Introduction

Systematic axillary-lymph-node dissection (ALND) is a procedure aimed to establish nodal status and guide adjuvant treatment indication to maximize survival and regional control of cancer in breast cancer patients. However, this procedure has been shown associated with short-term and long-term side effects in a substantial number of patients [1,2,3]. Sentinel-lymph-node (SLN) resection was proposed to minimize ALND side effects [4]. Within this context, the GF-GS01 trial was designed to establish whether SLN resection achieves similar therapeutic outcomes as ALND but with fewer side effects. The initial aim of the GF-GS01 trial was to demonstrate the non-inferiority of the test arm (ALND restricted to positive SLN) in terms of relapse-free survival. The trial expected fewer post-surgical complications.

Methods

Trial design

GF-GS01 is a randomized, controlled, open-label trial with a parallel-group design (ClinicalTrials.gov Identifier: NCT00144898). SLN resection was performed in both arms, whereas ALND was systematic in the control arm but restricted to SLN-positive patients in the test arm.

Participants

Patients were included in 70 centers in France between August 2003 and June 2007. To be eligible, women aged 18 or older had to present invasive breast cancer ≤ 30 mm at clinical examination or mammography, confirmed by needle (cytology) or micro/macro biopsy (histology), without clinical node involvement (N0) or organ metastasis (M0). An informed written consent was obtained from each participant.

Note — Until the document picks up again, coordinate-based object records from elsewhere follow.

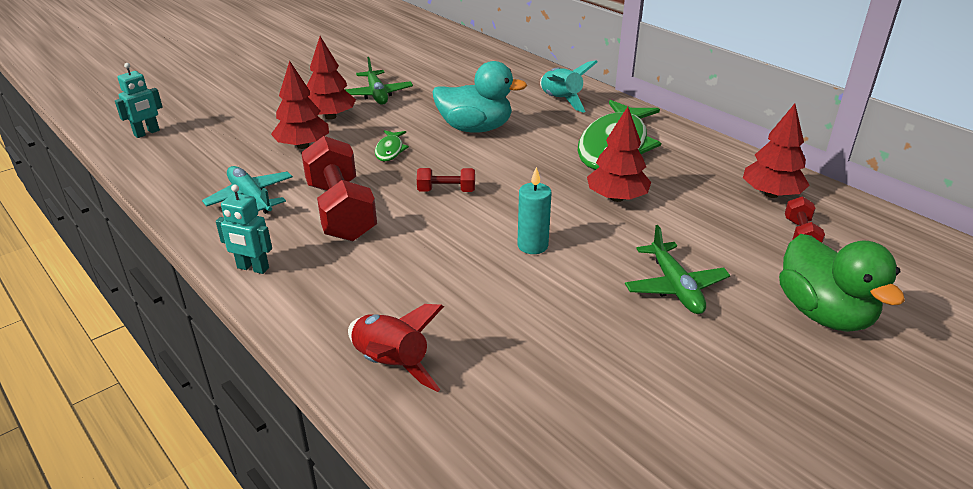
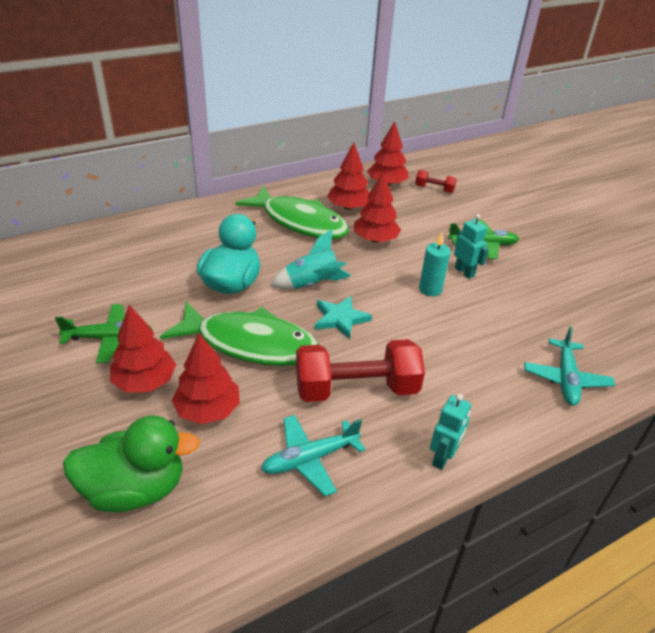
camera: 80 degrees left, 5 degrees up
(147, 133) = (79, 588): turquoise robot -> turquoise robot (464, 272)
(390, 150) = (250, 344): green fish -> green fish, size x2.37
(391, 364) = (565, 379): red rocket -> turquoise plane
(446, 191) = (340, 319): red dumbbell -> turquoise star
(560, 101) = (204, 228): turquoise rocket -> turquoise rocket (312, 284)
(678, 172) = (348, 207): none -> red tree
(823, 313) = (508, 206): green duck -> green duck (135, 489)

Axillary sentinel-lymph-node identification

At least 25 min before entrance to the operating room, the patient was given an injection of one mCi of Technetium-99 m colloidal rhenium sulfide (1 mL followed by injection of 0.2 mL of air) intradermally for superficial tumors or in the gland close to the tumor for deep tumors. Injecting into the tumor was strictly forbidden. The skin was marked when radioactive lymph nodes were localized using a gamma probe, the arm being positioned in surgical posture. Patent blue (Gerbet, France) was injected in the operating room in the presence of an anesthetist, either a single intradermal injection of two mL in front of the tumor or two peritumoral injections of one mL each. Lymph nodes that were radioactive and/or blue were labeled as sentinel lymph nodes. An extemporaneous examination of the sentinel lymph node was performed only in case of suspicion of nodal involvement by the surgeon or the pathologist. Optionally, the internal mammary chain sentinel-lymph node could also be explored in the case of internal or medial tumors. Lymphoscintigraphy was optional and not subject to evaluation in this trial. Sentinel-lymph nodes were identified before being sent to the pathologist.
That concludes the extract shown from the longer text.